It doesn’t matter how long ago it happened — anxiety over a particular event, thing you said or awkward encounter can keep you up at night even decades later. To help herself, and others, dispel these anxieties, Canadian-illustrator, Jag Nagra, is drawing them. She shares the illustrations as part of a series called “I Still Have Anxiety.”
“I initially started this project as a joke to document the embarrassing things I had said or done in the past that still gave me pangs of anxiety even years after they happened,” Nagra told The Mighty. “While many of those things were seemingly small and laughable, they still caused a lot of internal anxiety that I couldn’t seem to shake off.”
As part of the series, each illustration is paired with an anonymous short story detailing where the anxiety came from and how long ago it happened.
10 years ago, at a staff Christmas party, I heard my boss tell someone that he was going to surprise his wife with a vacation over the holidays. As I was leaving, I accidentally blurted to her, “Have a good trip!”
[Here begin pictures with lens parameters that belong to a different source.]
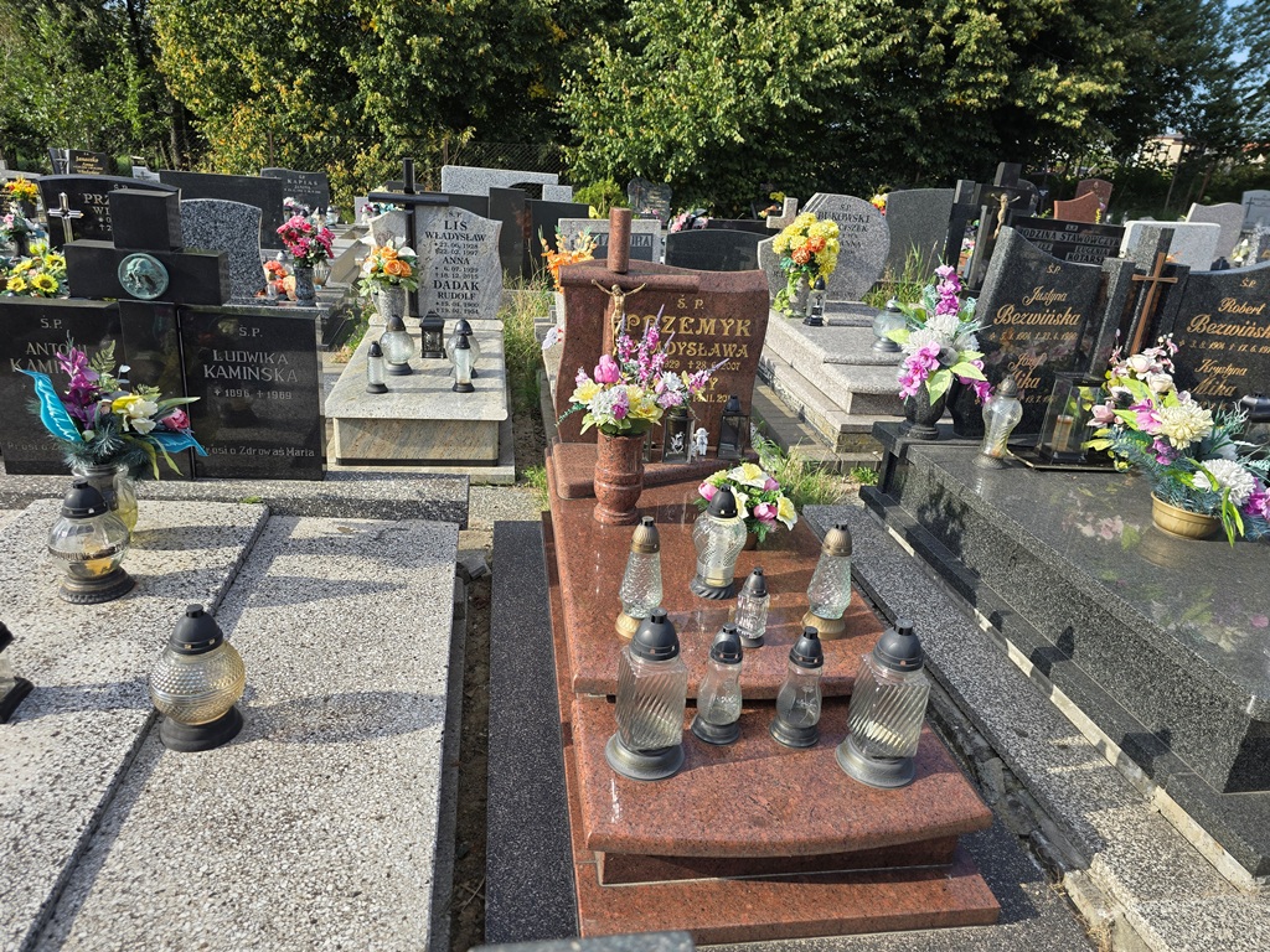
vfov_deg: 58.9
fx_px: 844
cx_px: 635
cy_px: 476
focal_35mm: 23
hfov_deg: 73.9
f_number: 1.7
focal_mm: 6.3
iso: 12
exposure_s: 1/369
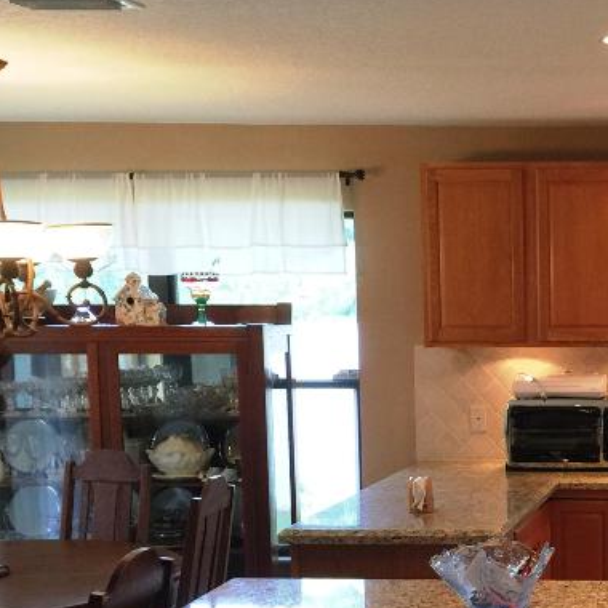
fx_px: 1371
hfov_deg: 23.5
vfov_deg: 24.6
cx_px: 662
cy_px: 477
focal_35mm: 69
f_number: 2.2
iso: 40
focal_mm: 4.15
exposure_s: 1/30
I still have anxiety about this.
At first, the series began with submissions from family and friends. From there, the word spread and others began sending Nagra their stories. “I very quickly realized this site was incredibly cathartic to read,” she said. “Releasing my anxieties, and reading what others submit, it was very freeing and comforting to know we’re not alone in our struggles. And very surprisingly, the things that caused me anxiety — things I held on to for years — posting them on this site has helped me let go of them in some way. ”
14 years ago, I put my manager’s name on my resumé as a reference without telling her. When the new company called her for a reference, she was so shocked that she started sobbing on the phone call.
I still have anxiety about this.
Some of the anxieties Nagra illustrates are lighter than others, ranging from embarrassing moments to deeper concerns about mental health.
As long as I’ve lived, I’ve had social anxiety and I don’t see it going away. When I have to speak to anyone or do anything, I’m often met with the crippling fear that I’ll screw it up horribly (and probably illogically), and sometimes it’s just too much. I’ve never broken under the pressure, but I’ve lost chances time and again because I couldn’t muster up the nerve to speak to someone.
No wonder I often seem better off alone…
So far, the reaction to “I Still Have Anxiety,” has been overwhelmingly positive. “I was talking to a few people one day about some of the submissions on the site, and we all realized that we had similar stories. We would read one out loud, and we could recall similar stories from our own experiences,” Nagra said. “It was that moment I realized that although we don’t always express our thoughts to those around us, we all have unspoken shared experiences as we work our way through our lives. While I won’t be able to post every single submission I receive, it’s still helping bring us together and it helps to know what kinds of thoughts other people are carrying around with them.”
The last few months, I’ve been anxious about whether or not to drop my art and take a big job. I finally decided to take my savings and move to New York, instead. Am I even more anxious now? Yup.